▸ **What to produce**: Reproduce the text of every entry below word for word, and leave the pictures out of your answer.

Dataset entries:
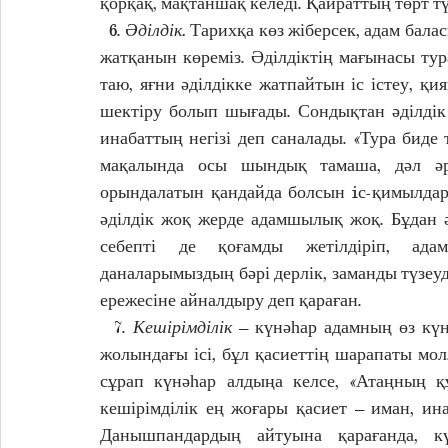
қорқақ, мақтаншақ келеді. Қайраттың төрт түр
  6. 
Әділдік.
 Тарихқа көз жіберсек, адам бала
жатқанын көреміз. Әділдіктің мағынасы турал
таю, яғни әділдікке жатпайтын іс істеу, қи
шектіру болып шығады. Сондықтан әділдік а
инабаттың негізі деп саналады. «Тура биде 
мақалында осы шындық тамаша, дәл әрі 
орындалатын қандайда болсын iс-қимылдар 
әділдік жоқ жерде адамшылық жоқ. Бұдан əді
себепті де қоғамды жетілдіріп, адамд
даналарымыздың бәрі дерлік, заманды түзеуд
ережесіне айналдыру деп қараған. 
  7. 
Кешірімділік
 – күнәһар адамның өз күнә
жолындағы ісі, бұл қасиеттің шарапаты мол
сұрап күнәһар алдыңа келсе, «Атаңның құ
кешірімділік ең жоғары қасиет – иман, и
Данышпандардың айтуына қарағанда, кү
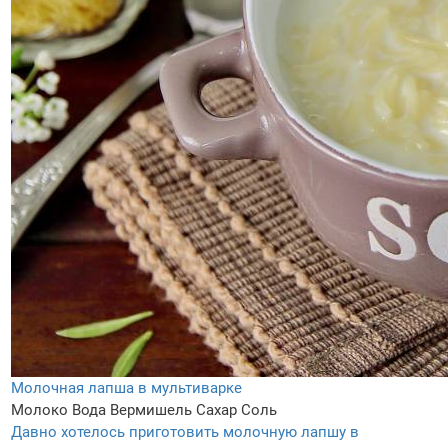
Молочная лапша в мультиварке
Молоко
Вода
Вермишель
Сахар
Соль
Давно хотелось приготовить молочную лапшу в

▸ **Exercise output**:
қорқақ, мақтаншақ келеді. Қайраттың төрт түр
  6. 
Әділдік.
 Тарихқа көз жіберсек, адам бала
жатқанын көреміз. Әділдіктің мағынасы турал
таю, яғни әділдікке жатпайтын іс істеу, қи
шектіру болып шығады. Сондықтан әділдік а
инабаттың негізі деп саналады. «Тура биде 
мақалында осы шындық тамаша, дәл әрі 
орындалатын қандайда болсын iс-қимылдар 
әділдік жоқ жерде адамшылық жоқ. Бұдан əді
себепті де қоғамды жетілдіріп, адамд
даналарымыздың бәрі дерлік, заманды түзеуд
ережесіне айналдыру деп қараған. 
  7. 
Кешірімділік
 – күнәһар адамның өз күнә
жолындағы ісі, бұл қасиеттің шарапаты мол
сұрап күнәһар алдыңа келсе, «Атаңның құ
кешірімділік ең жоғары қасиет – иман, и
Данышпандардың айтуына қарағанда, кү
Молочная лапша в мультиварке
Молоко
Вода
Вермишель
Сахар
Соль
Давно хотелось приготовить молочную лапшу в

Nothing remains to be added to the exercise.